● **Consigne**
Répondez aux questions suivantes d'après les notes sur les « Cahiers Gabrielle Roy ».
(a) En quelle année Heureux les nomades et autres reportages 1940-1945 a-t-il paru ?
(b) Combien de pages compte Rencontres et entretiens avec Gabrielle Roy 1947-1979 ?
(c) En quelle année et dans quelle collection la biographie Gabrielle Roy, Une vie a-t-elle été rééditée ?

● **Extrait du document**
══════

1. Gabrielle Roy, Heureux les nomades et autres reportages 1940-1945, édition préparée par Antoine Boisclair et François Ricard avec la collaboration de Jane Everett et Sophie Marcotte, « Cahiers Gabrielle Roy », Boréal, Montréal, 2007, 440 p. ; 27,50 $.
2. Gabrielle Roy, Rencontres et entretiens avec Gabrielle Roy 1947-1979, édition préparée par Nadine Bismuth, Amélie Desruisseaux-Talbot et François Ricard avec la collaboration de Jane Everett et Sophie Marcotte, « Cahiers Gabrielle Roy », Boréal, Montréal, 2005, 269 p. ; 25,95 $.
3. On pourra consulter là-dessus la bibliographie exhaustive mise au point par François Ricard dans la magistrale biographie de Gabrielle Roy qu’il a signée en 1996 sous le titre Gabrielle Roy, Une vie (Boréal, p. 592-605). Cette biographie a été rééditée en 2000 dans la collection « Boréal compact ».
4. Les présentateurs citent un extrait de Gabrielle Roy, Une vie de François Ricard (p. 212). Les deux « Cahiers Gabrielle Roy » ici recensés font du reste constamment référence à cet essai incontournable.
EXTRAITS
L’hiver, dans les bois, l’été, à la mer, les nomades ont une loi qui les apparente aux oiseaux migrateurs.

══════

[Données enregistrées]
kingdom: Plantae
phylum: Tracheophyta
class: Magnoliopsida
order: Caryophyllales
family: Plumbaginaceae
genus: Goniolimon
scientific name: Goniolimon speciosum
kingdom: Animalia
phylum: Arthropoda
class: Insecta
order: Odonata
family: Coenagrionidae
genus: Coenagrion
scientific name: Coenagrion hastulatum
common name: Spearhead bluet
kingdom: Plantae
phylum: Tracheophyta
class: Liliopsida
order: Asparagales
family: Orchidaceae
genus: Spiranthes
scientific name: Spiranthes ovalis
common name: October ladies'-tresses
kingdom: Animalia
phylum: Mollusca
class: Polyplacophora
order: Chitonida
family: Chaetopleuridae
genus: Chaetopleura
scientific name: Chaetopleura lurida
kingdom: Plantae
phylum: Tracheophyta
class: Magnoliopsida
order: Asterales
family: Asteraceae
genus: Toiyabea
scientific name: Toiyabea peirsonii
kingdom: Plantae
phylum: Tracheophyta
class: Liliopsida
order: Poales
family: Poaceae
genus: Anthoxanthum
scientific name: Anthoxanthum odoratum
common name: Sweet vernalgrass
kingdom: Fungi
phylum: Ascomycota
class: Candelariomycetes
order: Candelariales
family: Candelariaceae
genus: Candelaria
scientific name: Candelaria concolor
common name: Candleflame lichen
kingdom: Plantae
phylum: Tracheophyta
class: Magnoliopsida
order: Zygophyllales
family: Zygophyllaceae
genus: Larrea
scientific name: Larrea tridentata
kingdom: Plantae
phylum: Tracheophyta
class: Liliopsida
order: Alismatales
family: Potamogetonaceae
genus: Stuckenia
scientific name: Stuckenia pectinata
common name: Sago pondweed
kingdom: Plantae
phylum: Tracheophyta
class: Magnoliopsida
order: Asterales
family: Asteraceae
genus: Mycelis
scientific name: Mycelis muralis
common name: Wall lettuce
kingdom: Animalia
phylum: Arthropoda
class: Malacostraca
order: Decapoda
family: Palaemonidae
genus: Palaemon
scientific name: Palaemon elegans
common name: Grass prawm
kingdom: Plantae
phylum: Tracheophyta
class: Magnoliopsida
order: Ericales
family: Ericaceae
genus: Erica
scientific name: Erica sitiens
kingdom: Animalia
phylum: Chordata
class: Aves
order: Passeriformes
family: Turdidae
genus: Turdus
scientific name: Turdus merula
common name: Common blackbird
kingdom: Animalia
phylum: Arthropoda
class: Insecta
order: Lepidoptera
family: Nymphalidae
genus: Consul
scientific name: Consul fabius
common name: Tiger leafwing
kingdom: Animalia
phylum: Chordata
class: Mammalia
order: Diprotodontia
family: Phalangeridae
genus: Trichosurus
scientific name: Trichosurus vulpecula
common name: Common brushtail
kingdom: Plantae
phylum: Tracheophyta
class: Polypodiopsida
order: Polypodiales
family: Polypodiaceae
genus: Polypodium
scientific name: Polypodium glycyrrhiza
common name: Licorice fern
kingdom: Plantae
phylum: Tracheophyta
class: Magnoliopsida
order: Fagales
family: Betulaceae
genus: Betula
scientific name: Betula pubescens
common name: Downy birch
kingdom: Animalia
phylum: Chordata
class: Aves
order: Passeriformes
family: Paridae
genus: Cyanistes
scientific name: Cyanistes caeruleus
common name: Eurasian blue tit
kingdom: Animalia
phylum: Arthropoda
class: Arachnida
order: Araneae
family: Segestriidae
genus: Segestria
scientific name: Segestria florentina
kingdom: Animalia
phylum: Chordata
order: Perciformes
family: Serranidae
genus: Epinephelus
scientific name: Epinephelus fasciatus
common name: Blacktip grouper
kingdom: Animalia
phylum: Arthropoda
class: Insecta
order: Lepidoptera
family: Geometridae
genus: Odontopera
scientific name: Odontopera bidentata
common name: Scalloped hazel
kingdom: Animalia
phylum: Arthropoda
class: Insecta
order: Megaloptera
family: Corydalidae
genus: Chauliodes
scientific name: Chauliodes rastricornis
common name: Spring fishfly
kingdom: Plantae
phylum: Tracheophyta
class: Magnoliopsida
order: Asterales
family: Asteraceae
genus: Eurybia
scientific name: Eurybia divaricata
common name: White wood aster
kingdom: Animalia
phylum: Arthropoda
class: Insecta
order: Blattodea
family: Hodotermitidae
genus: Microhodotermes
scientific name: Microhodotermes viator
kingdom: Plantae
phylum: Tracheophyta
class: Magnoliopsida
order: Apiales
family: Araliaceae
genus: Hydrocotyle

══════

● **Corrigé**
(a) En 2007.
(b) 269 pages.
(c) En 2000, dans la collection « Boréal compact ».